▸ **Exercise prompt**
Copying nothing before it, reproduce the line that holds "Instantly, the Board" and every line after it in the data, exactly.

Dataset excerpts:
:::
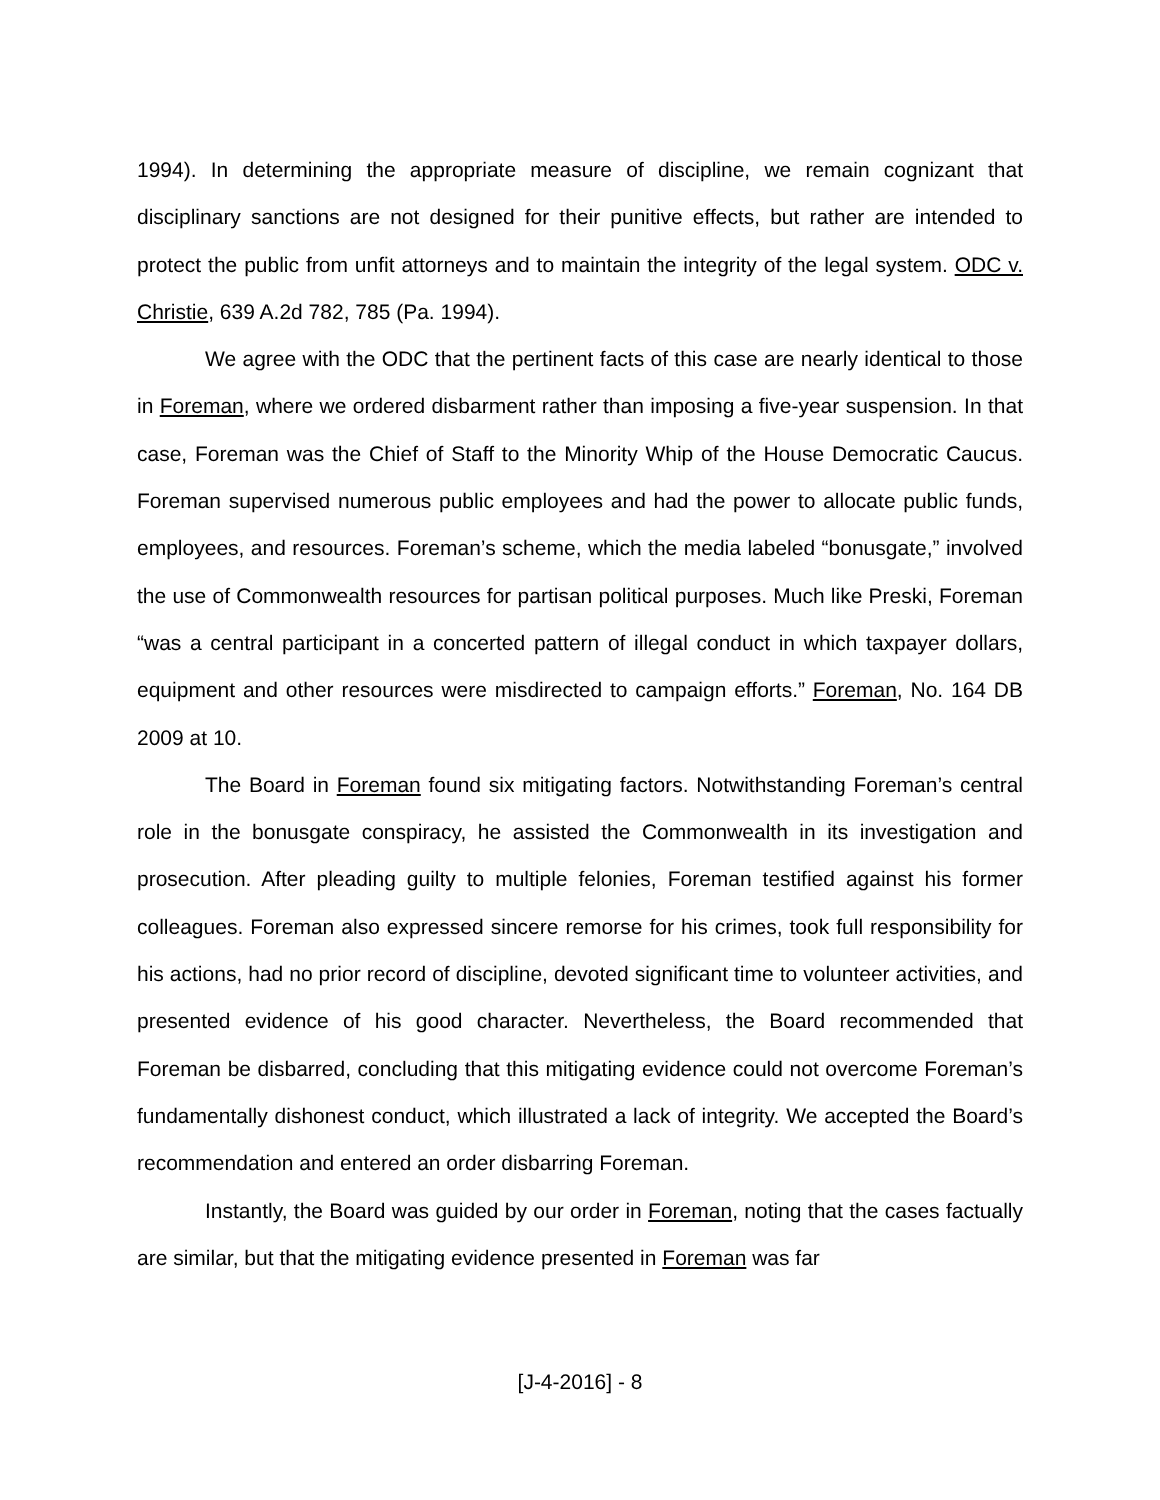1994). In determining the appropriate measure of discipline, we remain cognizant that disciplinary sanctions are not designed for their punitive effects, but rather are intended to protect the public from unfit attorneys and to maintain the integrity of the legal system. ODC v. Christie, 639 A.2d 782, 785 (Pa. 1994).
We agree with the ODC that the pertinent facts of this case are nearly identical to those in Foreman, where we ordered disbarment rather than imposing a five-year suspension. In that case, Foreman was the Chief of Staff to the Minority Whip of the House Democratic Caucus. Foreman supervised numerous public employees and had the power to allocate public funds, employees, and resources. Foreman’s scheme, which the media labeled “bonusgate,” involved the use of Commonwealth resources for partisan political purposes. Much like Preski, Foreman “was a central participant in a concerted pattern of illegal conduct in which taxpayer dollars, equipment and other resources were misdirected to campaign efforts.” Foreman, No. 164 DB 2009 at 10.
The Board in Foreman found six mitigating factors. Notwithstanding Foreman’s central role in the bonusgate conspiracy, he assisted the Commonwealth in its investigation and prosecution. After pleading guilty to multiple felonies, Foreman testified against his former colleagues. Foreman also expressed sincere remorse for his crimes, took full responsibility for his actions, had no prior record of discipline, devoted significant time to volunteer activities, and presented evidence of his good character. Nevertheless, the Board recommended that Foreman be disbarred, concluding that this mitigating evidence could not overcome Foreman’s fundamentally dishonest conduct, which illustrated a lack of integrity. We accepted the Board’s recommendation and entered an order disbarring Foreman.
Instantly, the Board was guided by our order in Foreman, noting that the cases factually are similar, but that the mitigating evidence presented in Foreman was far
[J-4-2016] - 8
:::
▸ **Exercise solution**
Instantly, the Board was guided by our order in Foreman, noting that the cases factually are similar, but that the mitigating evidence presented in Foreman was far
[J-4-2016] - 8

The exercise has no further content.